Navigate to Your AdInserter Settings
In a new window, navigate to your AdInserter Settings.
Paste the Code
If you haven’t used AdInserter before, click on the number 1 position and paste the code that you copied into the black box code area.
If you have used AdInserter – then find your first open number position and paste the code there.
Select the Location
In AdInserter, select the location for where you want your opt in box to appear.
Typically, I have mine show across all posts after the 7th paragraph. But in the image above, at the bottom of the screen you can see that I have it set to appear after paragraph 4.
It’s easiest when you have one opt in that you want to show up sitewide – and that is what these instructions are for.

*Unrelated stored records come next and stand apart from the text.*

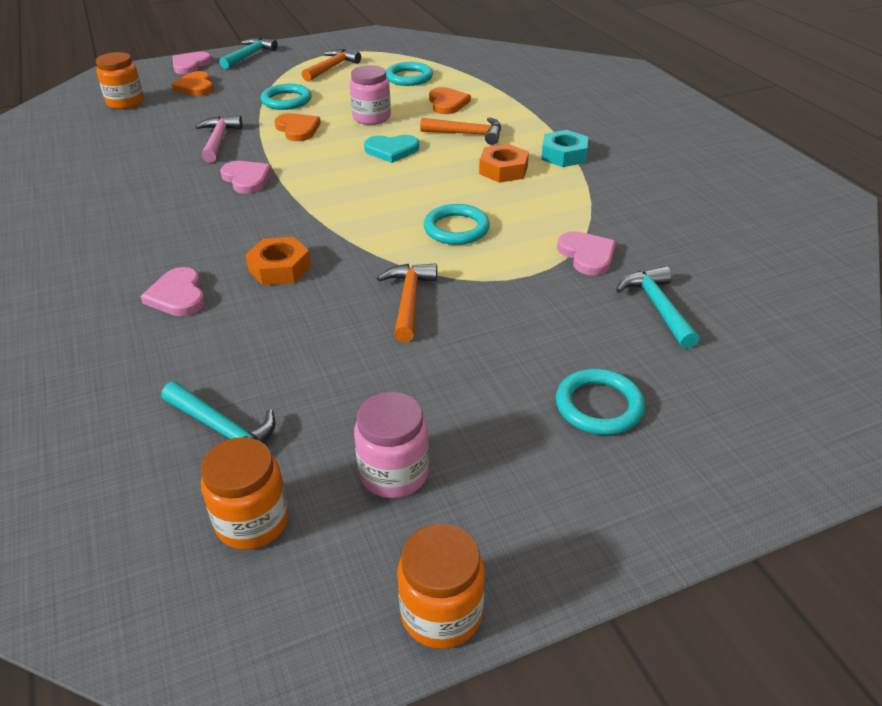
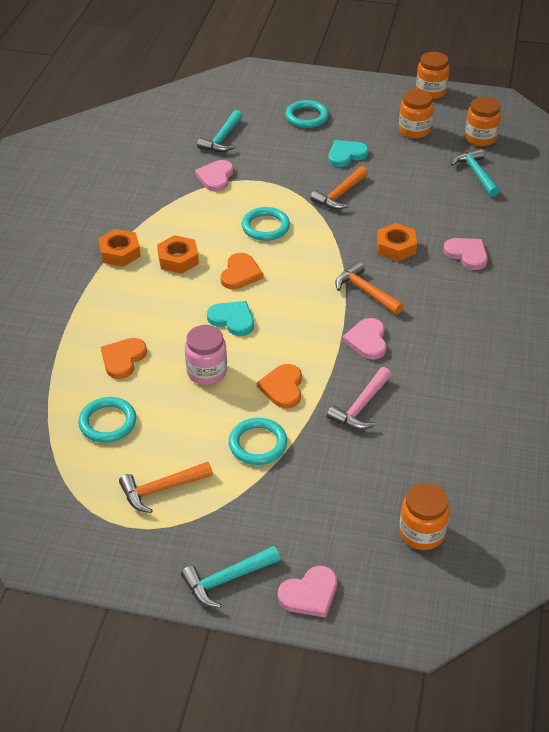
camera: 145 degrees left, 5 degrees up
pink heart [140,267,205,316] -> pink heart turned 60 degrees counterclockwise [443,238,488,270]
orange heart [171,71,213,96] -> orange heart moved to [221,253,263,289]
pink jar [354,392,429,498] -> orange jar [399,89,433,139]
orange hammer [420,117,501,145] -> orange hammer moved to [335,262,404,315]
turquoise nut [541,130,588,167] -> orange nut [98,229,141,267]
none -> turquoise heart [328,140,369,167]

If you have multiple opt ins that you want to show on different categories then you can play around with the AdInserter settings that work best for you.
With AdInserter you can designate specific categories and exclude others but there is a learning curve.
Save Your Settings
Save your settings and your opt in should appear in all your posts.
Recently, I changed my theme on this site to the child Farmhouse Theme from Restored316 using the parent Kadence Theme for WordPress.
If you upgrade to the Kadence Pro Theme it includes “Hooks” functionality.
You can use this instead of AdInserter to add “Elements” that you create using Gutenberg blocks throughout your site.
This process is easier because you don’t have to copy the code from the editor and then paste it into a separate plugin.
You can also make changes to your “Elements” whenever you want and they will push through to your whole site.
I am just learning my way through Kadence and so far I really like it. You can read my Farmhouse Theme and Kadence Pro Review here.
So, that is another option for you.
To Sum It Up
You can create a nice looking styled opt in box using Gutenberg blocks and the AdInserter plugin in WordPress without any coding.
If you want to make it easier – consider trying the Kadence theme with one of their child themes or with some really pretty ones from Restored316.